そんなジンヤの様子を見てか、お姉さんは笑って、

「アハハ、そんなにかしこまらなくていいって。敬語も使わなくていいし、名前もアバター名の呼び捨てで構わないよ」

そう言われて美結さんのアバター名を見てみると、Miyu、と表記されてあった。

…いや、それって、普通の呼び捨てじゃん。

年上の人にそれって…良いのかな…?

若干の不安を抱きつつ、緊張気味に言ってみる。

「あの…じゃあ、ミユ。よろしく…」

「うん!よろしくね、ジンヤくん」

すると、ミユは嬉しそうに笑った。

そんなミユの顔を見ていると、こっちまで嬉しくなりそうだ。

…思えば、家族以外で僕なんかと話して笑ってくれたのは、ミユさんが久しぶりだな……。

そんなジンヤの考えなどいざ知らず、ミユが悪戯っぽく話してくる。

「そうそう、君さっき、あのクマと話してたでしょ〜?」

「あ、はい。ミユを探してて…」

「うーん…そう言われると嬉しいんだけど〜、あれ、NPCだし、話せないんだよ?」

「え?」

ジンヤは、驚いて声をあげてしまう。

NPCとは、簡単に言うと、機械が動かすキャラのこと。要するに僕は、現実で電柱と話していたようなものなのだ。

なんと恥ずかしい……。

「君、本当にこの世界について知らないんだね〜。初めてにしては、妙に落ち着いてるし」

「落ち着く?なにかあるんですか?」

そう聞くと、ミユは目を見開いて驚いていた。

「えぇ?!君、最初のルール読んだんでしょ?!」

ルールと言われても、さっぱりピンとこない。

最初の画面の時だろうか?それなら…

「えと…多分それ、ミユを待たせちゃいけないし、後から確認できるらしいので、見てませんよ?」

平然と言うジンヤにミユは、呆れていた。

「はぁ〜。呑気だねぇ〜、君は。何?ゲームでは、そういうキャラでいこうとしてるの?」

ミユが冗談混じりに言ってくる。

「いや、そんなこと言ったらミユだって、明るいお姉さん、って感じじゃないですか。現実じゃあ、あんなに綺麗だったのに」

やや辛辣にジンヤがそう言うと、ミユは頬を膨らませて、

「なによ〜それ。まるで今の私が綺麗じゃないみたいじゃない。……まあ、いいや。それより、メニュー開いて、ヘルプからルール見なさいな」

「メニュー?……」

知らない言葉の連続に困惑していると、またしてもミユがそれを察したようで、

「ああ、初めてだったね。えと、メニューを出すには、頭の中で、出ろ、って念じて腕を振る。そしたら、いろんなのが出てくるから、タッチして選ぶ。それだけ」

「それだけ?!」

あまりの簡単さに耳を疑うが、ミユが言うのだから本当なのだろう。半信半疑ながらもやってみる。メニュー出ろ…メニュー出ろ…メニュー出ろ……。

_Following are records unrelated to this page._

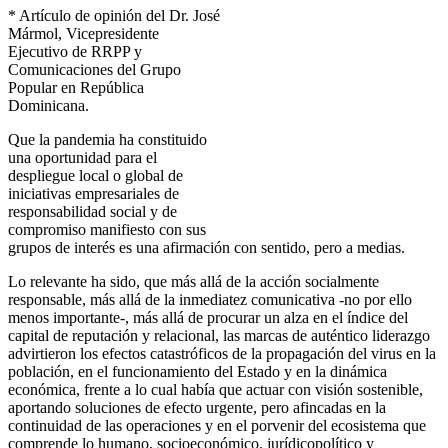
* Artículo de opinión del Dr. José
Mármol, Vicepresidente
Ejecutivo de RRPP y
Comunicaciones del Grupo
Popular en República
Dominicana.
Que la pandemia ha constituido
una oportunidad para el
despliegue local o global de
iniciativas empresariales de
responsabilidad social y de
compromiso manifiesto con sus
grupos de interés es una afirmación con sentido, pero a medias.
Lo relevante ha sido, que más allá de la acción socialmente
responsable, más allá de la inmediatez comunicativa -no por ello
menos importante-, más allá de procurar un alza en el índice del
capital de reputación y relacional, las marcas de auténtico liderazgo
advirtieron los efectos catastróficos de la propagación del virus en la
población, en el funcionamiento del Estado y en la dinámica
económica, frente a lo cual había que actuar con visión sostenible,
aportando soluciones de efecto urgente, pero afincadas en la
continuidad de las operaciones y en el porvenir del ecosistema que
comprende lo humano, socioeconómico, jurídicopolítico y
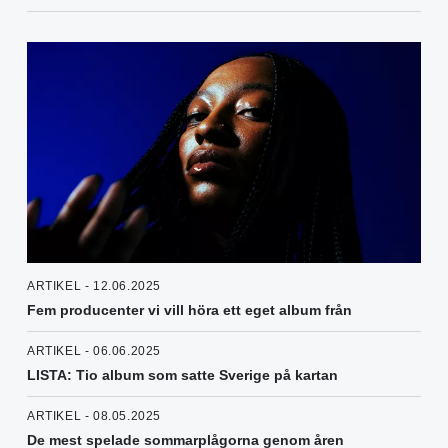
ARTIKEL - 12.06.2025
Fem producenter vi vill höra ett eget album från
ARTIKEL - 06.06.2025
LISTA: Tio album som satte Sverige på kartan
ARTIKEL - 08.05.2025
De mest spelade sommarplågorna genom åren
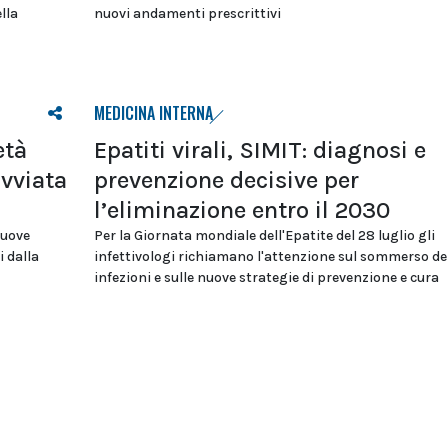
lla
nuovi andamenti prescrittivi
MEDICINA INTERNA
età
Epatiti virali, SIMIT: diagnosi e
avviata
prevenzione decisive per
l’eliminazione entro il 2030
nuove
Per la Giornata mondiale dell'Epatite del 28 luglio gli
i dalla
infettivologi richiamano l'attenzione sul sommerso de
infezioni e sulle nuove strategie di prevenzione e cura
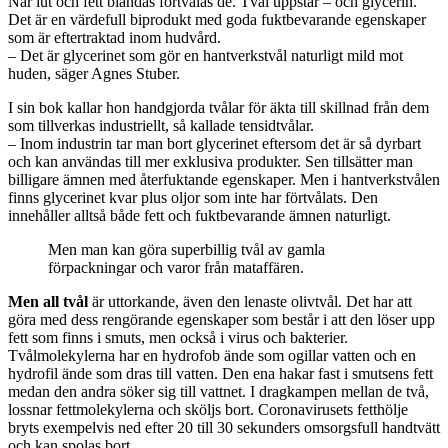
När lut och fett blandas förtvålas de. Tvål uppstår – och glycerin.
Det är en värdefull biprodukt med goda fuktbevarande egenskaper
som är eftertraktad inom hudvård.
– Det är glycerinet som gör en hantverkstvål naturligt mild mot
huden, säger Agnes Stuber.
I sin bok kallar hon handgjorda tvålar för äkta till skillnad från dem
som tillverkas industriellt, så kallade tensidtvålar.
– Inom industrin tar man bort glycerinet eftersom det är så dyrbart
och kan användas till mer exklusiva produkter. Sen tillsätter man
billigare ämnen med återfuktande egenskaper. Men i hantverkstvålen
finns glycerinet kvar plus oljor som inte har förtvålats. Den
innehåller alltså både fett och fuktbevarande ämnen naturligt.
Men man kan göra superbillig tvål av gamla
förpackningar och varor från mataffären.
Men all tvål
är uttorkande, även den lenaste olivtvål. Det har att
göra med dess rengörande egenskaper som består i att den löser upp
fett som finns i smuts, men också i virus och bakterier.
Tvålmolekylerna har en hydrofob ände som ogillar vatten och en
hydrofil ände som dras till vatten. Den ena hakar fast i smutsens fett
medan den andra söker sig till vattnet. I dragkampen mellan de två,
lossnar fettmolekylerna och sköljs bort. Coronavirusets fetthölje
bryts exempelvis ned efter 20 till 30 sekunders omsorgsfull handtvätt
och kan spolas bort.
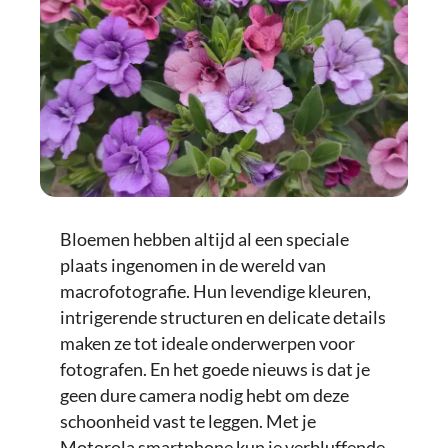
Bloemen hebben altijd al een speciale
plaats ingenomen in de wereld van
macrofotografie. Hun levendige kleuren,
intrigerende structuren en delicate details
maken ze tot ideale onderwerpen voor
fotografen. En het goede nieuws is dat je
geen dure camera nodig hebt om deze
schoonheid vast te leggen. Met je
Motorola smartphone kun je verbluffende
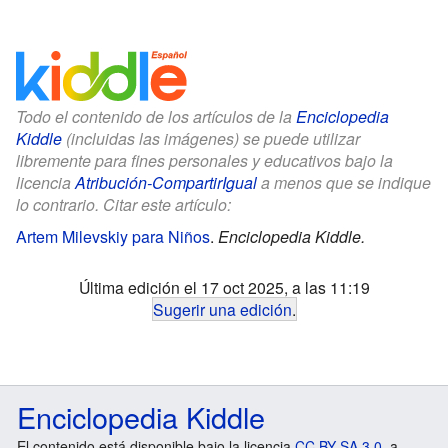
Todo el contenido de los artículos de la
Enciclopedia
Kiddle
(incluidas las imágenes) se puede utilizar
libremente para fines personales y educativos bajo la
licencia
Atribución-CompartirIgual
a menos que se indique
lo contrario. Citar este artículo:
Artem Milevskiy para Niños
.
Enciclopedia Kiddle.
Última edición el 17 oct 2025, a las 11:19
Sugerir una edición
.
Enciclopedia Kiddle
El contenido está disponible bajo la licencia
CC BY-SA 3.0
, a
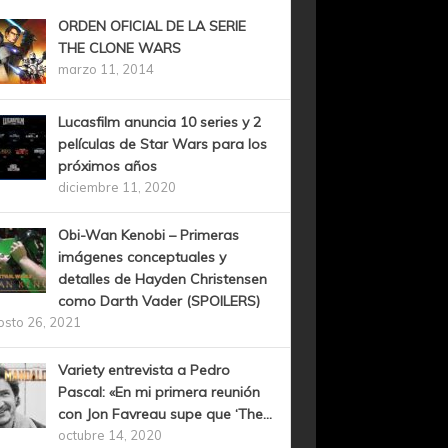
ORDEN OFICIAL DE LA SERIE
THE CLONE WARS
marzo 11, 2014
Lucasfilm anuncia 10 series y 2
películas de Star Wars para los
próximos años
diciembre 11, 2020
Obi-Wan Kenobi – Primeras
imágenes conceptuales y
detalles de Hayden Christensen
como Darth Vader (SPOILERS)
osto 26, 2021
Variety entrevista a Pedro
Pascal: «En mi primera reunión
con Jon Favreau supe que ‘The...
octubre 14, 2020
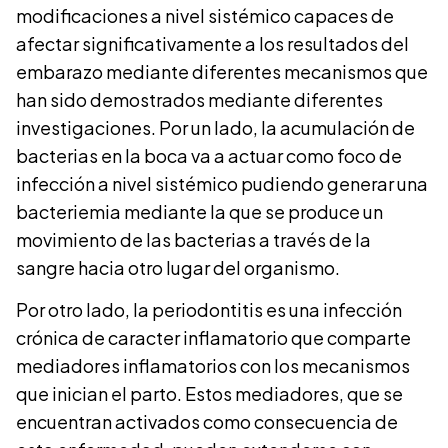
modificaciones a nivel sistémico capaces de
afectar significativamente a los resultados del
embarazo mediante diferentes mecanismos que
han sido demostrados mediante diferentes
investigaciones. Por un lado, la acumulación de
bacterias en la boca va a actuar como foco de
infección a nivel sistémico pudiendo generar una
bacteriemia mediante la que se produce un
movimiento de las bacterias a través de la
sangre hacia otro lugar del organismo.
Por otro lado, la periodontitis es una infección
crónica de caracter inflamatorio que comparte
mediadores inflamatorios con los mecanismos
que inician el parto. Estos mediadores, que se
encuentran activados como consecuencia de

そして頭の中でイメージしたまま、ジンヤは腕を振った。すると、効果音と共にたくさんの項目が出現する。

アイテム、装備、目的、仲間、スキル、ステータス、ヘルプ…と様々な項目からヘルプを選択する。

そして、その中のルールをタッチ。

その瞬間、ジンヤの前に文字が表示された。


ルール

・この世界は、敵を5回倒すまでログアウトできません。

・名前は、相手の承諾を得るか、特定の親密度、もしくはアイテムで、確認できます。

・このゲームのプレイ中は、現実の時間は止まっている扱いになります。

・このゲームは、レベルあり、スキルありです。

・最終プレイから24時間以内にログインしない、もしくは、その時間以内に敵を5回倒さなければ、


"現実のあなたが死にます"。


そこで、ルールの説明は終わっていた。

…どういうことだ?…死ぬ?…ゲームで?

頭が追いつかない。これはいったいどういうことなんだよ…。